1 teaspoon meringue powder (found in cake decorating section of large stores)
4 teaspoons warm water
Heat oven to 350 F.
Grease and flour two 9-inch round cake pans or three 6-inch cake pans. I like to put a circle of parchment in the bottom of each pan. (If you only have two 6-inch pans, bake two cakes and then clean one pan and bake the other cake. The batter will be fine on the counter while the first cakes bake.)
Sift together the flour, baking powder, baking soda, and salt. Set aside.
In a large bowl, cream together the shortening and sugar.
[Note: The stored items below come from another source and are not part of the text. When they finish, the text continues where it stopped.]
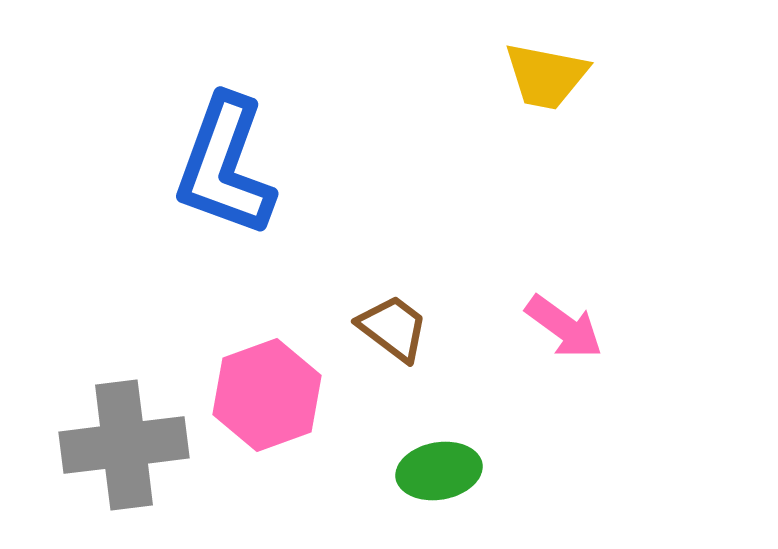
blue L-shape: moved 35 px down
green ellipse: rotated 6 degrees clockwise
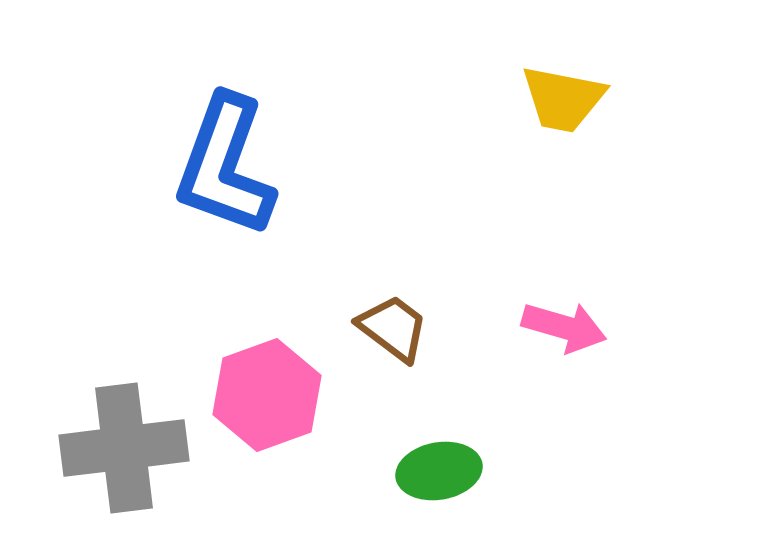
yellow trapezoid: moved 17 px right, 23 px down
pink arrow: rotated 20 degrees counterclockwise
gray cross: moved 3 px down
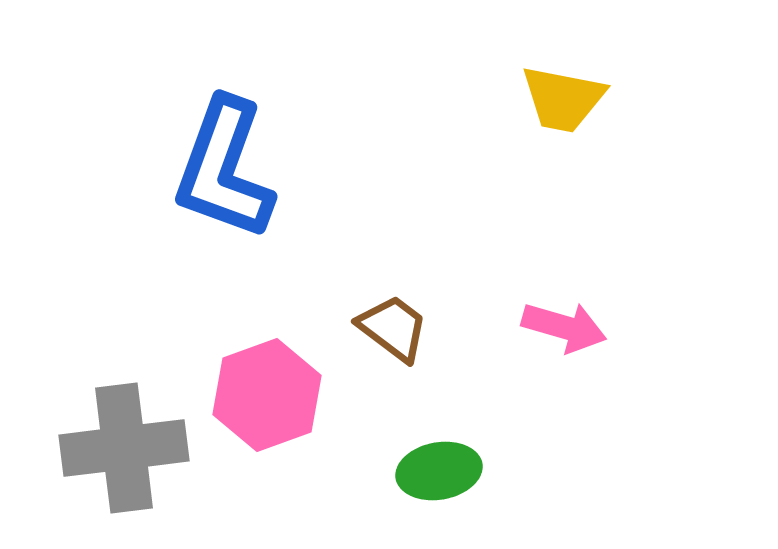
blue L-shape: moved 1 px left, 3 px down
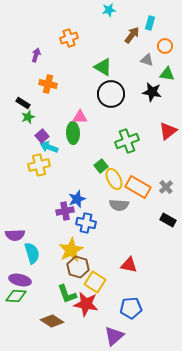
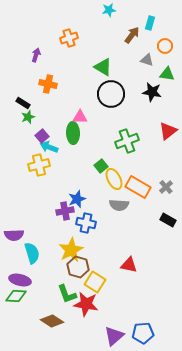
purple semicircle at (15, 235): moved 1 px left
blue pentagon at (131, 308): moved 12 px right, 25 px down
Add the grated lemon peel and mix well.
In a small bowl combine the buttermilk, lemon juice, and milk.
To the large bowl with the shortening and sugar mixture, alternately add the dry ingredients and milk mixture, beginning with the flour and ending with the milk mixture, adding about a third of each at a time.
Beat for one minute at medium speed.
In a medium bowl, whip the egg whites until stiff peaks form. Fold gently but thoroughly into cake mixture.
Divide between the cake pans. Bake for approximately 25-30 minutes, or until a toothpick comes out clean when inserted in the middle. Allow to cool for 10 minutes on a rack and then turn out of the pan to finish cooling completely.
For easiest slicing, wrap and freeze cakes for several hours.
ICING: Beat butter and shortening well. Add powdered sugar 1 cup at a time. If mixture gets too stiff for your mixer, add a little of the whipping cream. Once all powdered sugar is incorporated, add the whipping cream and beat well until smooth and fluffy. Add the flavoring and a tiny amount of coloring. Beat until combined.
Slice cake into layers. If making the 6-inch cake, you may want to just use 5 layers. Stack the layers with icing in between, making sure to get the icing all the way to the edge of each layer. For easiest handling, spread a thin layer around the outside of the cake and freeze for at least 1 hour. Ice the outside and top of cake and top with sugared violets.
VIOLETS: Place a piece of waxed paper or parchment on a cooling rack. With a toothpick, poke holes every few inches. This will allow airflow as the flowers dry.
Combine meringue powder and warm water in small dish. Whisk well. Place flower face-down on your hand, and with a soft paintbrush, brush a layer of meringue mixture on the back. Flip the flower over and brush the front. Sprinkle back and front with superfine sugar. Pinch off stem and place flower, stem down, on prepared cooling rack. Let the flowers dry for at least 24 hours. In the oven with the light on is great - the slight warmth from the light helps the flowers dry quickly.
Paint flowers with meringue mixture, then sprinkle with superfine sugar.
Sugared and drying.
Violet everything. If you can’t get the flavoring, drop 12 violet pastille candies into 1/4 cup heavy cream. Cover and refrigerate overnight. Strain and use in the icing.
I graduated the colored icing – but really not necessary.
To make a denser cake for petits fours, increase flour to 2 1/2 cups, decrease baking powder to 1 teaspoon, add 1/2 cup softened butter (in addition to the shortening), and instead of 5 egg whites, add two whole eggs (one at a time, scraping the bowl between each egg) to the creamed butter and sugar mixture, beating well. The remaining three egg whites will be beaten and folded in at the end. Put batter in a greased and floured 9x13x2-inch pan. Bake until a toothpick comes out cleanly when inserted in the middle. Once cool, cut into 1 inch squares. Remember – the freezer is your best friend! For help with icing and technique, here are instructions for Petits Fours
Note: one of my testers suggested a layer of lemon curd in the petits fours. What a great idea! I’ll do that next time, for sure.
I loved listening to this song on YouTube. It says Dinah Shore sang it, but the pictures in the video are of Doris Day. Meh. Whoever sang it, it was a clever little ditty.
Sweet violets, sweeter than the roses, Covered all over from head to toe, Covered all over with sweet violets.